Brief
Reproduce each of the rows below word for word, with nothing added or left out.

━━━━━ Entries supplied ━━━━━

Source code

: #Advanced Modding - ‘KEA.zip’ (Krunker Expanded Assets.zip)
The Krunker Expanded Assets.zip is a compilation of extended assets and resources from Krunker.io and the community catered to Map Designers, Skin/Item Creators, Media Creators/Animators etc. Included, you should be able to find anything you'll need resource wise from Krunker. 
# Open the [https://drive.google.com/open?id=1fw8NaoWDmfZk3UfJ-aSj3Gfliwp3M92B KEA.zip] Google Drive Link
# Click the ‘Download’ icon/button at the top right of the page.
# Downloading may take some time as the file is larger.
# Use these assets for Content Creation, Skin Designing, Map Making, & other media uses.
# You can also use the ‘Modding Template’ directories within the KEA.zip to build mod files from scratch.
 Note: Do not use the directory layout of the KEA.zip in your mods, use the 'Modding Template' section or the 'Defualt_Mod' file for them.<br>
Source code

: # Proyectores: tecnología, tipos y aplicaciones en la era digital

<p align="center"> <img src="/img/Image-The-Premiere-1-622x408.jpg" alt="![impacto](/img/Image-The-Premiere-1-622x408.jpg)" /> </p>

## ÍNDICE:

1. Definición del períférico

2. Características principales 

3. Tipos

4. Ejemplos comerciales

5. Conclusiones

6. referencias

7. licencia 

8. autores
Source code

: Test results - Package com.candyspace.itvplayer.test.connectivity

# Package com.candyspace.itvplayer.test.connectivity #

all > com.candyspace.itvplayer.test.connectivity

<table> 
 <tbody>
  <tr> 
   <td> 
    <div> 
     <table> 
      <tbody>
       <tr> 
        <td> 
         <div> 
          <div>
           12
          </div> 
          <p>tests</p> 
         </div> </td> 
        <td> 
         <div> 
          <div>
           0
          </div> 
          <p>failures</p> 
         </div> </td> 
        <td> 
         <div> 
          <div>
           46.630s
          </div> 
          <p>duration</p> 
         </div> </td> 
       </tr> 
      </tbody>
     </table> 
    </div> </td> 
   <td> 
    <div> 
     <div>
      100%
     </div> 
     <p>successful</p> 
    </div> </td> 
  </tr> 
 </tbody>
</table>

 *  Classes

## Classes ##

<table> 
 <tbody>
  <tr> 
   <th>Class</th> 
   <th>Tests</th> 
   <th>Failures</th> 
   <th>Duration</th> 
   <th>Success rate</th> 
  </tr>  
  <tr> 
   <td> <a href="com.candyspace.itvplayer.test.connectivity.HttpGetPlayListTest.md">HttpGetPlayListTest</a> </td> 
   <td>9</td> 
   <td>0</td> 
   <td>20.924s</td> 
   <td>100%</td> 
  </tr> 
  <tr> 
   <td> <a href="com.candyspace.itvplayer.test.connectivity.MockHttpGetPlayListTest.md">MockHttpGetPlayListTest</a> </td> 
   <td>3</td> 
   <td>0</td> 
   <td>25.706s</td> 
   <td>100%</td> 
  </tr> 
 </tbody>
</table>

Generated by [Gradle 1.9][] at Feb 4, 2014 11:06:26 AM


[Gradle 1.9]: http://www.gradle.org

━━━━━

Solution below
Source code

: #Advanced Modding - ‘KEA.zip’ (Krunker Expanded Assets.zip)
The Krunker Expanded Assets.zip is a compilation of extended assets and resources from Krunker.io and the community catered to Map Designers, Skin/Item Creators, Media Creators/Animators etc. Included, you should be able to find anything you'll need resource wise from Krunker. 
# Open the [https://drive.google.com/open?id=1fw8NaoWDmfZk3UfJ-aSj3Gfliwp3M92B KEA.zip] Google Drive Link
# Click the ‘Download’ icon/button at the top right of the page.
# Downloading may take some time as the file is larger.
# Use these assets for Content Creation, Skin Designing, Map Making, & other media uses.
# You can also use the ‘Modding Template’ directories within the KEA.zip to build mod files from scratch.
 Note: Do not use the directory layout of the KEA.zip in your mods, use the 'Modding Template' section or the 'Defualt_Mod' file for them.<br>
Source code

: # Proyectores: tecnología, tipos y aplicaciones en la era digital

<p align="center"> <img src="/img/Image-The-Premiere-1-622x408.jpg" alt="![impacto](/img/Image-The-Premiere-1-622x408.jpg)" /> </p>

## ÍNDICE:

1. Definición del períférico

2. Características principales 

3. Tipos

4. Ejemplos comerciales

5. Conclusiones

6. referencias

7. licencia 

8. autores
Source code

: Test results - Package com.candyspace.itvplayer.test.connectivity

# Package com.candyspace.itvplayer.test.connectivity #

all > com.candyspace.itvplayer.test.connectivity

<table> 
 <tbody>
  <tr> 
   <td> 
    <div> 
     <table> 
      <tbody>
       <tr> 
        <td> 
         <div> 
          <div>
           12
          </div> 
          <p>tests</p> 
         </div> </td> 
        <td> 
         <div> 
          <div>
           0
          </div> 
          <p>failures</p> 
         </div> </td> 
        <td> 
         <div> 
          <div>
           46.630s
          </div> 
          <p>duration</p> 
         </div> </td> 
       </tr> 
      </tbody>
     </table> 
    </div> </td> 
   <td> 
    <div> 
     <div>
      100%
     </div> 
     <p>successful</p> 
    </div> </td> 
  </tr> 
 </tbody>
</table>

 *  Classes

## Classes ##

<table> 
 <tbody>
  <tr> 
   <th>Class</th> 
   <th>Tests</th> 
   <th>Failures</th> 
   <th>Duration</th> 
   <th>Success rate</th> 
  </tr>  
  <tr> 
   <td> <a href="com.candyspace.itvplayer.test.connectivity.HttpGetPlayListTest.md">HttpGetPlayListTest</a> </td> 
   <td>9</td> 
   <td>0</td> 
   <td>20.924s</td> 
   <td>100%</td> 
  </tr> 
  <tr> 
   <td> <a href="com.candyspace.itvplayer.test.connectivity.MockHttpGetPlayListTest.md">MockHttpGetPlayListTest</a> </td> 
   <td>3</td> 
   <td>0</td> 
   <td>25.706s</td> 
   <td>100%</td> 
  </tr> 
 </tbody>
</table>

Generated by [Gradle 1.9][] at Feb 4, 2014 11:06:26 AM


[Gradle 1.9]: http://www.gradle.org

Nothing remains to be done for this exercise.